------ Exercise material ------

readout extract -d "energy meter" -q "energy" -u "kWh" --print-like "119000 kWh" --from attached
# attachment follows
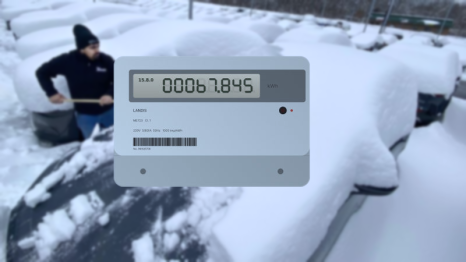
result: 67.845 kWh
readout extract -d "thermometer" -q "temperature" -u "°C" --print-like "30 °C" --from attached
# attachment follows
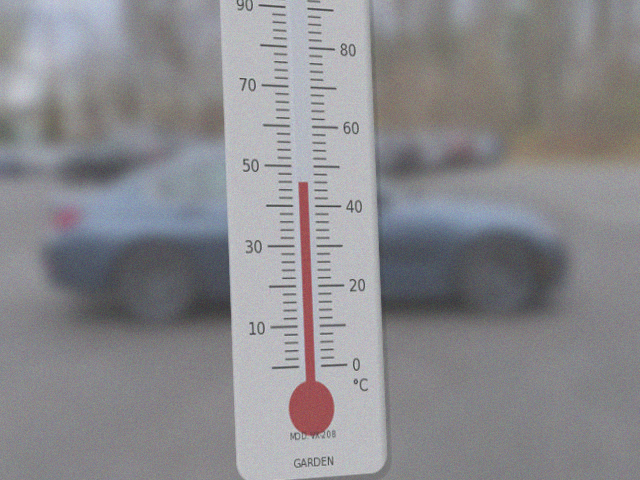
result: 46 °C
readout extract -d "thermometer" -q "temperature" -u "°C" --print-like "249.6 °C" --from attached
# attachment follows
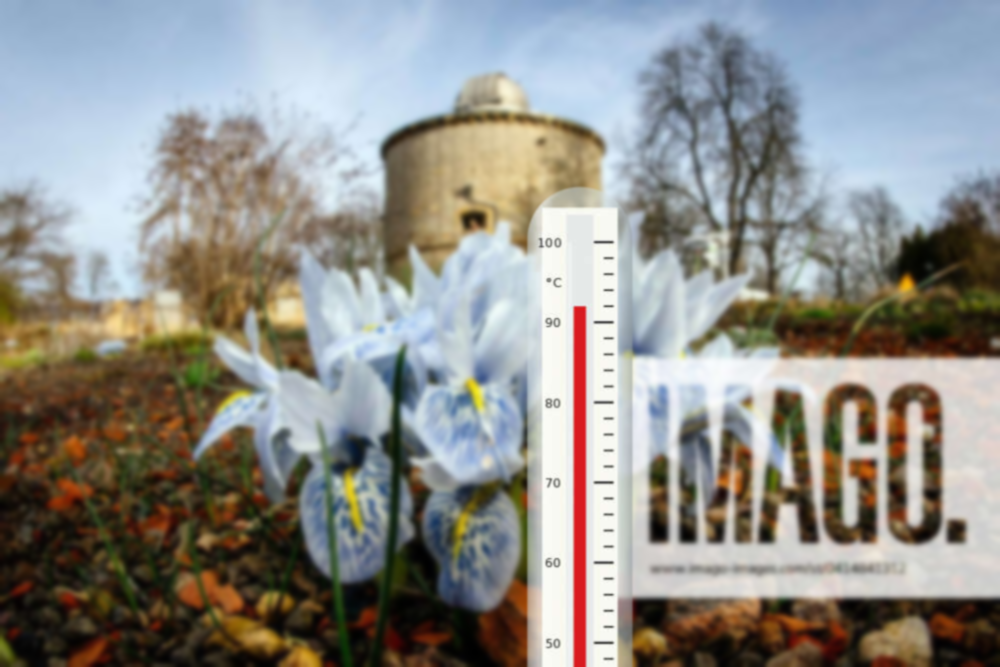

------

## Instructions for the task
Render every line of the rows above as a numbered list. Skip blank lines and leave out the pictures.

## Response area
1. readout extract -d "energy meter" -q "energy" -u "kWh" --print-like "119000 kWh" --from attached
2. # attachment follows
3. result: 67.845 kWh
4. readout extract -d "thermometer" -q "temperature" -u "°C" --print-like "30 °C" --from attached
5. # attachment follows
6. result: 46 °C
7. readout extract -d "thermometer" -q "temperature" -u "°C" --print-like "249.6 °C" --from attached
8. # attachment follows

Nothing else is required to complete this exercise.